Created: 04/15/2014 3:59 PM KSTP.com
Two South Dakota girls on their way to an end-of-school-year party at a gravel pit in May 1971 drove off a gravel road into a flooded creek and remained hidden until last fall when a drought brought their Studebaker into view, authorities said Tuesday.
State and local officials held a news conference Tuesday afternoon confirming that the 1960 Studebaker unearthed last fall included the remains of Cheryl Miller and Pamella Jackson, both 17-year-olds from nearby Vermillion.
The investigators showed dozens of photographs of well-preserved clothing, a purse and even Miller's driver's license with her smiling photograph.
Attorney General Marty Jackley said classmates who saw the girls before they disappeared and other evidence indicated they had not been drinking. In addition, mechanical tests on the car pointed away from foul play because it was in high gear, he said.
"It's consistent with a car accident," Jackley said.
A fisherman who remembered the 42-year-old case called authorities after noticing one of the car's wheels sticking out of the creek.
The disappearance of the Vermillion High School girls was one of the initial investigations of South Dakota's cold case unit in 2004.

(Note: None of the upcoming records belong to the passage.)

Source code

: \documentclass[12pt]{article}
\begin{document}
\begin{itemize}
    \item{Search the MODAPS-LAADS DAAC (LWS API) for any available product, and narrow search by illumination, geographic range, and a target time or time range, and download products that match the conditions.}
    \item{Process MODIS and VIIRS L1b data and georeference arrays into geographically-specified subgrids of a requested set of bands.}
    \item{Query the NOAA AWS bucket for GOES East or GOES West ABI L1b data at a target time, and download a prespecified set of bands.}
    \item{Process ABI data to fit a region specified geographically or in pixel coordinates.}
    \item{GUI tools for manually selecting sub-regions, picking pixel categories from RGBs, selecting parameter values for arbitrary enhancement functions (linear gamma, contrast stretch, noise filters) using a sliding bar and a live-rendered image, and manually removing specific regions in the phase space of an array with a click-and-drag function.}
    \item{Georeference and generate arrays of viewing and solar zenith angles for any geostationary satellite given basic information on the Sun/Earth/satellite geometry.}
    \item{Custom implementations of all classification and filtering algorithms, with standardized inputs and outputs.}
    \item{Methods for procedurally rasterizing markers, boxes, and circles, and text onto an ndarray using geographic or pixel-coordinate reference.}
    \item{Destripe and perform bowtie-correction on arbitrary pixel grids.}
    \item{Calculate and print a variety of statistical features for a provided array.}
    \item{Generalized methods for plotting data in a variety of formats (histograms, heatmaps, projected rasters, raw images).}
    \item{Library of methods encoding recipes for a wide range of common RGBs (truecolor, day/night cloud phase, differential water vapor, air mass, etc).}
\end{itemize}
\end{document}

A September 2004 search of a Union County farm turned up apparently unrelated bones, clothing, a purse, photographs, newspaper articles and other items, but not the car.
In a warrant authorizing the search, authorities said that David Lykken, who lived at the farm in 1971 and was a classmate of the girls, might have been involved in the disappearance of Miller and Jackson as well as three other unnamed people. Lykken is in prison serving an unrelated 227-year sentence for rape and kidnapping.
In July 2007, a Union County grand jury indicted Lykken on two counts of premeditated murder, two counts of felony murder and two counts of murder in the disappearance of Miller and Jackson. But state prosecutors dropped all six murder charges after concluding a jailhouse informant apparently lied about Lykken supposedly admitting to causing the deaths.
Union County Sheriff Dan Limoges said Tuesday he had no regrets about the investigation.
"The only unfortunate thing I would add is for the Lykken family, for what they had to go through. But I don't make any apologies for doing our job," he said.
"It's easy to second-guess what could have been done or should have been done," Limoges said. "It just wasn't meant to be until recently."
Family members of the girls attended the news conference but didn't speak.
The girls' remains will be returned to the families for burial.